Rewrite as a JSON list of strings everything in the rows below from the line "family: Cixiidae" down through the final line, one string per line with blank lines left out.

(Dataset items)
◆ ◆ ◆ ◆

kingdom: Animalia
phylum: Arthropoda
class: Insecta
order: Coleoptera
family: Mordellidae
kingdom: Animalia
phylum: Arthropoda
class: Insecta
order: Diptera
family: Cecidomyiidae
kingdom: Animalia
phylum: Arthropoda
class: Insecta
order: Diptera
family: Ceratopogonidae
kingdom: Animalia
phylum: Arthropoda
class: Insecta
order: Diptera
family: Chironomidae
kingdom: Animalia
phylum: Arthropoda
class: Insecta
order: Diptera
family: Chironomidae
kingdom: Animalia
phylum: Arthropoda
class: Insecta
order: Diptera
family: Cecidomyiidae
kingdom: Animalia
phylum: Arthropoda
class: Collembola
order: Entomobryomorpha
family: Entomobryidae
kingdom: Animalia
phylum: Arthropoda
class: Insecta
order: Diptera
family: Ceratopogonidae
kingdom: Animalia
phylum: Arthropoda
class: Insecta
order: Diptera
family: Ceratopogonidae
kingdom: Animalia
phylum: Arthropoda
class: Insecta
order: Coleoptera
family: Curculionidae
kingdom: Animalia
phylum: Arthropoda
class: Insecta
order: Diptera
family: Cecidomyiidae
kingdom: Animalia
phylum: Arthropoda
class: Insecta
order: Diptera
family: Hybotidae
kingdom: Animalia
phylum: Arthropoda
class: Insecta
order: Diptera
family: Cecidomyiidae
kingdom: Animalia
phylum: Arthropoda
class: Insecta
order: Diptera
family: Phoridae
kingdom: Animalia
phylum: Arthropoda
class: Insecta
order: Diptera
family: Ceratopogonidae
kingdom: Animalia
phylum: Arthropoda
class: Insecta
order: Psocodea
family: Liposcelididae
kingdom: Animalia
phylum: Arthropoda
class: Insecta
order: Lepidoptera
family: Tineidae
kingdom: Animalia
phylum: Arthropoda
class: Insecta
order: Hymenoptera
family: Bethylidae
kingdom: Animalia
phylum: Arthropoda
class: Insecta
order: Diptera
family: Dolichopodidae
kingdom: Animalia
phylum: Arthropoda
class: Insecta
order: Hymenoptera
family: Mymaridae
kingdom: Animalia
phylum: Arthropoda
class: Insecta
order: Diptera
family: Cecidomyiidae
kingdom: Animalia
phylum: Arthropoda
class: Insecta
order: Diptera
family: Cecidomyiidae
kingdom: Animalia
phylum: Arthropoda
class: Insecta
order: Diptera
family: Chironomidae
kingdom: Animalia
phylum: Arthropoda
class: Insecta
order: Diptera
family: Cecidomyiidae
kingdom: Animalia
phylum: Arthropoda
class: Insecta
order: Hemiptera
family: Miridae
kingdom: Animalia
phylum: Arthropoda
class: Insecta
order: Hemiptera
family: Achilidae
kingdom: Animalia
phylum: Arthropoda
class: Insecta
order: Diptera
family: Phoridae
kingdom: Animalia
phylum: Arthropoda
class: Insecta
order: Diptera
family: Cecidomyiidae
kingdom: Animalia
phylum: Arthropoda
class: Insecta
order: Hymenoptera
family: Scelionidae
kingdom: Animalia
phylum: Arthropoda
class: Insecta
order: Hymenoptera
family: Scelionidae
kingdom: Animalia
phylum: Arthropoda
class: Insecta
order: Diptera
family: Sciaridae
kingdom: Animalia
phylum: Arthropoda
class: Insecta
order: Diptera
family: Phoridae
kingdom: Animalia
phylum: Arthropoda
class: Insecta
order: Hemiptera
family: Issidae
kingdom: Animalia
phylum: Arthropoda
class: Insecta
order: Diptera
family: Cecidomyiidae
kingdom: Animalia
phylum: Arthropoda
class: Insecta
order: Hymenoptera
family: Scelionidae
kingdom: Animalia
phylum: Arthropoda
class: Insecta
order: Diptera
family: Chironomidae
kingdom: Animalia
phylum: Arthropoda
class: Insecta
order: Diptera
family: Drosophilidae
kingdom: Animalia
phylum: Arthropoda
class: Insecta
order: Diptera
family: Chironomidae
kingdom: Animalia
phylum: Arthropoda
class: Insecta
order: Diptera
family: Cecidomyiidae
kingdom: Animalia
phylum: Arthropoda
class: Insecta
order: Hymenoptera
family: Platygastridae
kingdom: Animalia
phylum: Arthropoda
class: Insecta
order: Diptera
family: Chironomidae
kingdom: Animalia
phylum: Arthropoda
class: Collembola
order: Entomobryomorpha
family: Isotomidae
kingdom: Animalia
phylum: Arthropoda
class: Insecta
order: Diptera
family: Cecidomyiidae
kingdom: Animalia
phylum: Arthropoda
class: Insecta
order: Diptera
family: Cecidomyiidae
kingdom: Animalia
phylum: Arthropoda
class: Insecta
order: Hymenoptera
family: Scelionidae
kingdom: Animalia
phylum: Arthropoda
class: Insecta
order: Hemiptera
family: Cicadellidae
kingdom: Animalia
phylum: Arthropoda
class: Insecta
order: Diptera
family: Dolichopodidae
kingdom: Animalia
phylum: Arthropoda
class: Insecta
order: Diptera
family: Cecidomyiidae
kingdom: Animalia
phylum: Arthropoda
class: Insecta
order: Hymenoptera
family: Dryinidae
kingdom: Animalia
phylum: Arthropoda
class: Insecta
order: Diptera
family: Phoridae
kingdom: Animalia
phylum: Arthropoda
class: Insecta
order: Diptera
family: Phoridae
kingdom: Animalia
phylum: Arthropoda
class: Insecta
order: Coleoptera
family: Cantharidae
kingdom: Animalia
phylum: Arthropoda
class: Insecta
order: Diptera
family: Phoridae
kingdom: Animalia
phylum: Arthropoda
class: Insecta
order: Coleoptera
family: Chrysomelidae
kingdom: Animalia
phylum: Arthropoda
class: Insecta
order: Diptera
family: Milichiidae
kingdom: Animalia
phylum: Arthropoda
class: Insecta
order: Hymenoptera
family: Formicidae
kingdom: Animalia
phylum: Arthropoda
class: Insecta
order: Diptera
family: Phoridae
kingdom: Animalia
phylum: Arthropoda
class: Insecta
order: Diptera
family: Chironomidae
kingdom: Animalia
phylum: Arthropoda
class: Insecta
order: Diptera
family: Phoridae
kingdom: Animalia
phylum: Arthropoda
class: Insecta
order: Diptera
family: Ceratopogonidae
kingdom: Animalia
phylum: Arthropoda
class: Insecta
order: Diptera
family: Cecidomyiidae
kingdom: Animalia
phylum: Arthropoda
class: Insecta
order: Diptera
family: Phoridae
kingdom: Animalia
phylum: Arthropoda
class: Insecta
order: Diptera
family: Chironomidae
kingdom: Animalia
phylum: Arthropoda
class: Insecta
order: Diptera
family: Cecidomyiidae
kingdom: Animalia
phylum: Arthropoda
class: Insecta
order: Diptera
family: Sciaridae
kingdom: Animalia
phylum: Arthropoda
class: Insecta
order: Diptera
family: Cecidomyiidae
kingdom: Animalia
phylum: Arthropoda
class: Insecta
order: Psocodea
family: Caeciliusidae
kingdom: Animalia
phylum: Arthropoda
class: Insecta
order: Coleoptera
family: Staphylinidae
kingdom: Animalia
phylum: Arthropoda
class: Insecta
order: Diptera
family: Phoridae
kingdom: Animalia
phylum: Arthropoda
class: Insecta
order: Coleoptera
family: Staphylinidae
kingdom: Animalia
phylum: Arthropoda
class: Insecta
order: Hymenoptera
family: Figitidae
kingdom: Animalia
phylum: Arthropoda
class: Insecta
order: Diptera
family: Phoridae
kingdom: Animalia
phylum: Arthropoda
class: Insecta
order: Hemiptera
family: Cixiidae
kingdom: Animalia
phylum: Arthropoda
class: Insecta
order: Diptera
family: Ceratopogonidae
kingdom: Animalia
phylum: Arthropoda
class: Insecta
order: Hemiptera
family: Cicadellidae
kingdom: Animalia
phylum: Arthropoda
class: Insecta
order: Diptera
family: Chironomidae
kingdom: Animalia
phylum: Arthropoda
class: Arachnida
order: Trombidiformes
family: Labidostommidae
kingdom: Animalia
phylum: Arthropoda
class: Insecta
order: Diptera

◆ ◆ ◆ ◆

*Task result*
[
  "family: Cixiidae",
  "kingdom: Animalia",
  "phylum: Arthropoda",
  "class: Insecta",
  "order: Diptera",
  "family: Ceratopogonidae",
  "kingdom: Animalia",
  "phylum: Arthropoda",
  "class: Insecta",
  "order: Hemiptera",
  "family: Cicadellidae",
  "kingdom: Animalia",
  "phylum: Arthropoda",
  "class: Insecta",
  "order: Diptera",
  "family: Chironomidae",
  "kingdom: Animalia",
  "phylum: Arthropoda",
  "class: Arachnida",
  "order: Trombidiformes",
  "family: Labidostommidae",
  "kingdom: Animalia",
  "phylum: Arthropoda",
  "class: Insecta",
  "order: Diptera"
]